This notebook focuses on collecting and preparing data from the Raverly API.
he main goals are to:
- fetch publicly available knitting pattern data using the Ravelry API,
- build an initial raw dataset containing pattern metadata,
- clean and structure the data for further analysis,
- prepare the dataset for exploratory data analysis (EDA) and later modelling.

This is the first step of the project. I will concentrate on data collection and basic data preparation for further analysis.

1. Import libraries for data handling, API calls, and quick visual checks

In [4]:
# BASIC DATA HANDLING
import pandas as pd
import numpy as np
import os
import json
import time

# API & REQUESTS
import requests
from requests.auth import HTTPBasicAuth

# VISUALISATION (later use)
import matplotlib.pyplot as plt
import seaborn as sns
import plotly.express as px

# Settings for nicer plots
sns.set(style="whitegrid")



2. Define and create folders for raw and processed data.

In [5]:
RAW_DIR = "../data/raw/v1"
PROCESSED_DIR = "../data/processed/v1"

os.makedirs(RAW_DIR, exist_ok=True)
os.makedirs(PROCESSED_DIR, exist_ok=True)

RAW_JSON_PATH = os.path.join(RAW_DIR, "patterns_raw.json")
RAW_CSV_PATH = os.path.join(RAW_DIR, "patterns_raw.csv")

PROCESSED_CSV_PATH = os.path.join(PROCESSED_DIR, "patterns_clean.csv")

RAW_DIR, PROCESSED_DIR


('../data/raw/v1', '../data/processed/v1')

3. API Credentials. They are loaded from enviroment variables.

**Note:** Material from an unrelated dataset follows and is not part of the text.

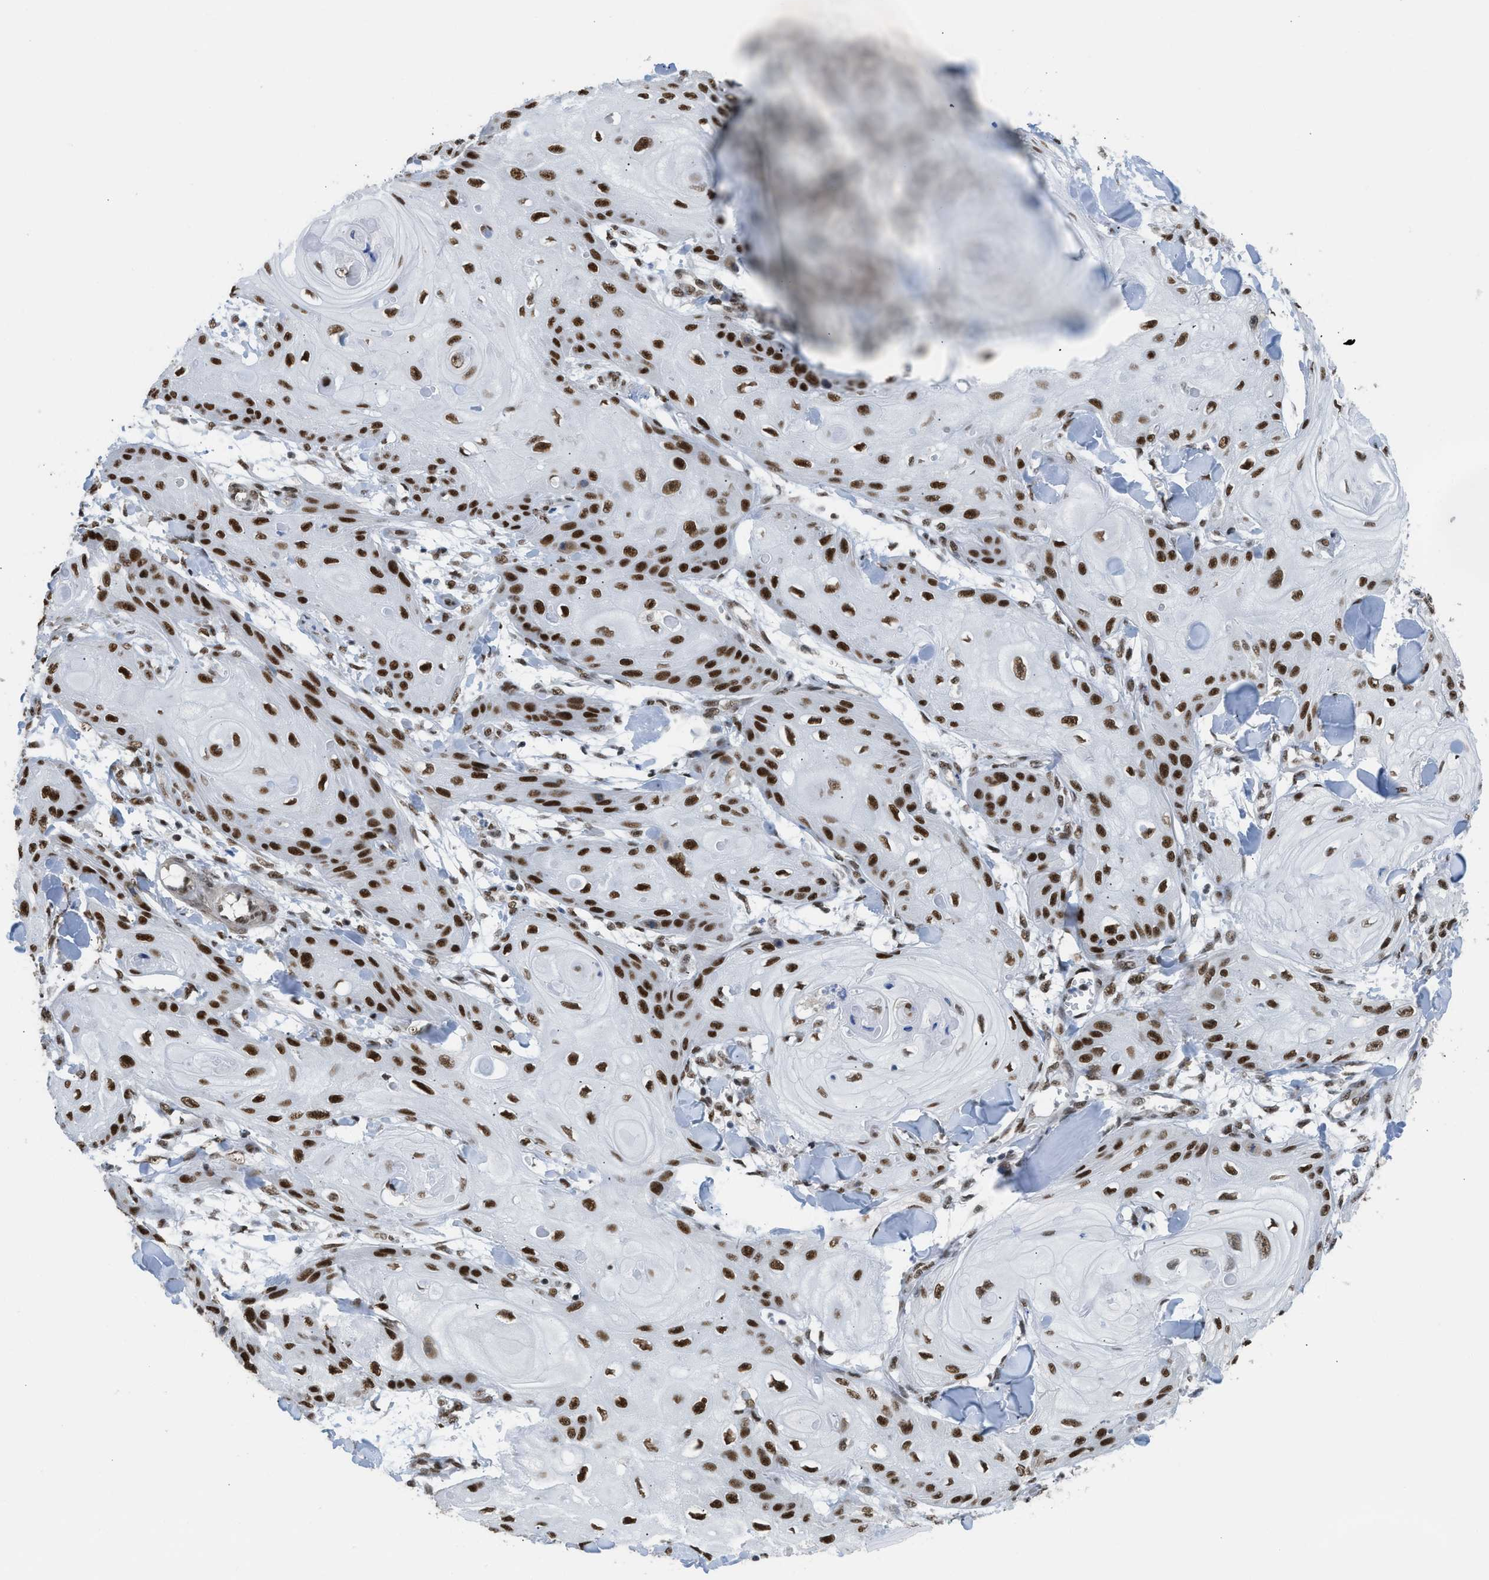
{"staining": {"intensity": "strong", "quantity": ">75%", "location": "nuclear"}, "tissue": "skin cancer", "cell_type": "Tumor cells", "image_type": "cancer", "snomed": [{"axis": "morphology", "description": "Squamous cell carcinoma, NOS"}, {"axis": "topography", "description": "Skin"}], "caption": "Approximately >75% of tumor cells in human skin cancer demonstrate strong nuclear protein positivity as visualized by brown immunohistochemical staining.", "gene": "SCAF4", "patient": {"sex": "male", "age": 74}}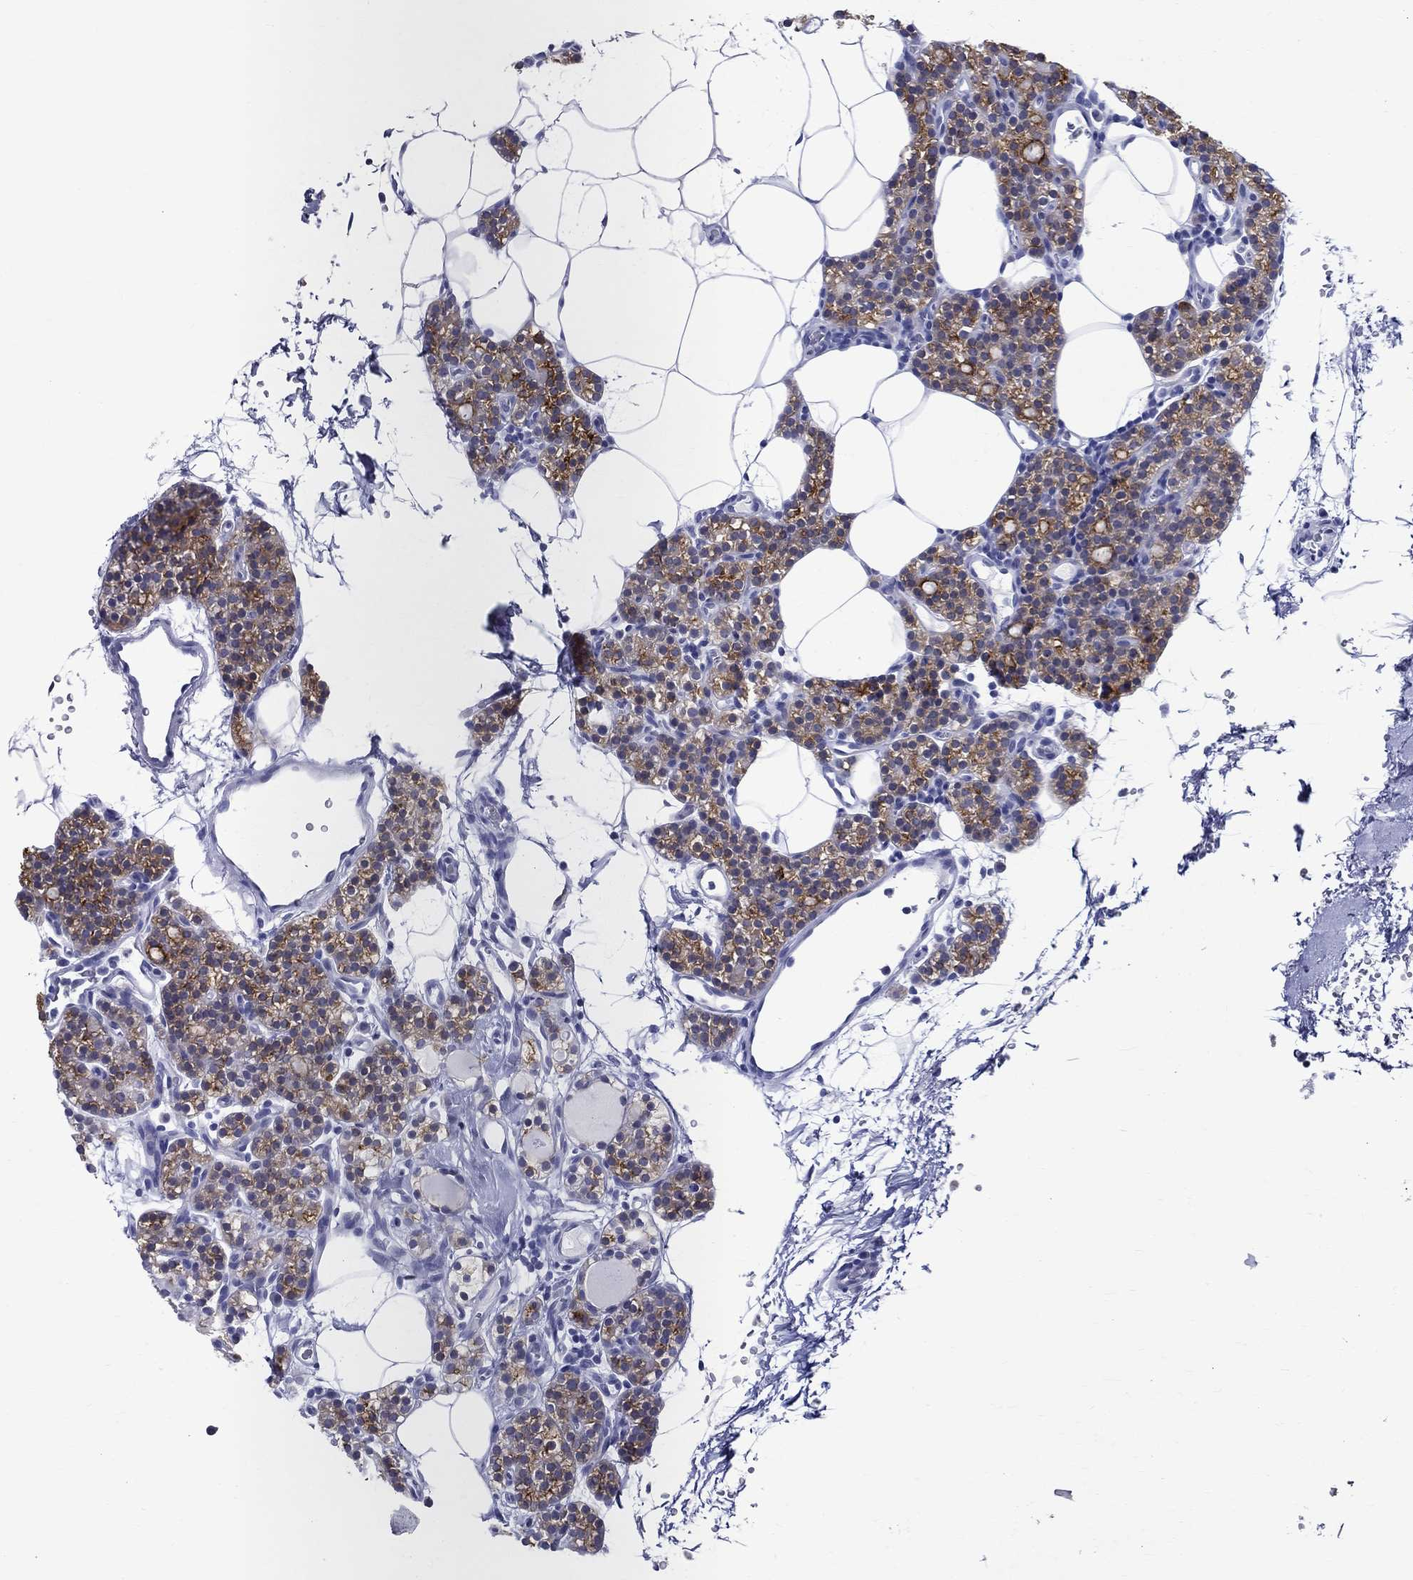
{"staining": {"intensity": "strong", "quantity": "25%-75%", "location": "cytoplasmic/membranous"}, "tissue": "parathyroid gland", "cell_type": "Glandular cells", "image_type": "normal", "snomed": [{"axis": "morphology", "description": "Normal tissue, NOS"}, {"axis": "topography", "description": "Parathyroid gland"}], "caption": "Strong cytoplasmic/membranous staining for a protein is seen in about 25%-75% of glandular cells of benign parathyroid gland using immunohistochemistry (IHC).", "gene": "BSPRY", "patient": {"sex": "female", "age": 67}}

They are stored locally as environment variables to prevent accidental exposure in the codebase.


In [6]:
from dotenv import load_dotenv

load_dotenv()  # loads variables from .env

RAVELRY_USER = os.getenv("RAVELRY_ACCESS_KEY")
RAVELRY_PASS = os.getenv("RAVELRY_PERSONAL_KEY")

if not RAVELRY_USER or not RAVELRY_PASS:
    raise ValueError(
        "API credentials not found. "
        "Make sure RAVELRY_ACCESS_KEY and RAVELRY_PERSONAL_KEY are set in .env file."
    )

print("Credentials loaded ✅")



Credentials loaded ✅